Friday, October 25, 2013

No Moonbase for you




Here is another vivid childhood memory for you.

I found a book in my middle school library that was essentially a collection of paintings, concept art really of what space habitats might look like.  It was rather like this.  There were space stations, settlements on other planets, massive spaceships crossing the void, and even a battle or two.  Most jarring of all to me at that tender age was that the accompanying text was written in the style of a historical account.  I came to hope and believe that a "life in the offworld colonies" (I'm listening to the Blade Runner soundtrack as I type this) would be expected and not hoped for.

Obviously I grew up to find otherwise and this BBC article spares no details in explaining why.  In fact, the author of the article, a man named Philip Ball, seems to take a certain amount of glee in jabbing NASA for "selling dreams" and newspapers for printing "hyperbolic stories" about colonization.
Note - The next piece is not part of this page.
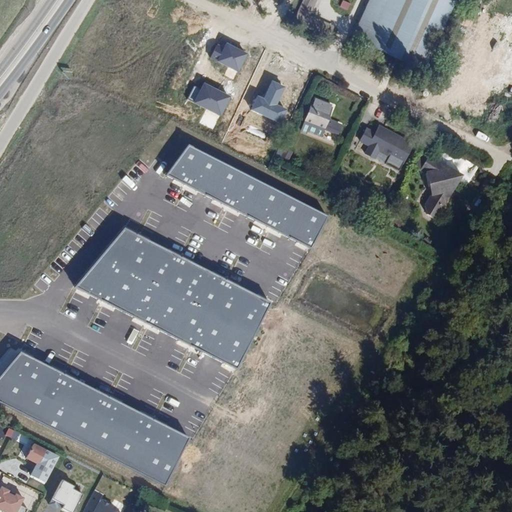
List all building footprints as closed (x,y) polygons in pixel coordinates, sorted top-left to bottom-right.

The tenor of his piece would suggest a writer with little or no respect for the idea of either exoplanetary colonization or perhaps even any manned spaceflight of anything beyond Earth orbit (and the jury's out on that as well perhaps).  If you're wondering what inspired this post's "Soup Nazi" headline, that would be it.

Whatever the author's motive, the results are the same: establishing a living colony on the Moon might be far more difficult than anyone had originally thought.

There was much excitement about the discovery of water on the Moon a while back.  Its presence would indeed have been a boon to colonization.  It turns out, however, that what water there is would be very difficult to get at as it is in the form of ice mixed in with lunar dust. What is more, the ice that was originally thought to ring the rims of lunar craters is actually white, reflective rock.  It is not unthinkable that there may be pockets of water beneath the Moon's surface, but there is as yet no evidence of that, either.

That does not mean it cannot be done.  It just means that there is more problem solving involved.  True offworld colonies will likely not resemble the ones I saw in that picture book as a child.  In fact, I envision them having an entirely "functional" aesthetic, perhaps even resembling a shantytown of boxy, plastic modules and sheeting.  Or maybe this new data suggests that the Moon really isn't the way to go at all and that space stations are the better alternative.

Either way, colonies and space stations are great settings for fiction.  I'm thinking about a collection of short science fiction stories called Skylife edited by Gregory Benford and George Zebrowski.  I saw it in a used book store last December (already that long ago!) and have always meant to go back and get it.  Its covers house stories by legends such as Arthur C. Clarke, Isaac Asimov, Ray Bradbury, Joan Vinge, and David Brin. It's these kinds of stories that suggest to me that through the application of creativity, humans can find solutions to the barriers that prevent us from exploring space.

That is...if we want to overcome the barriers.  Personally, I do.  There's not much down here that compares to what's out there in terms of fascination.

At least I haven't seen anything.

For a darkly humorous look at things The Onion reports that NASA pledges "mass shootings on the Moon by 2055."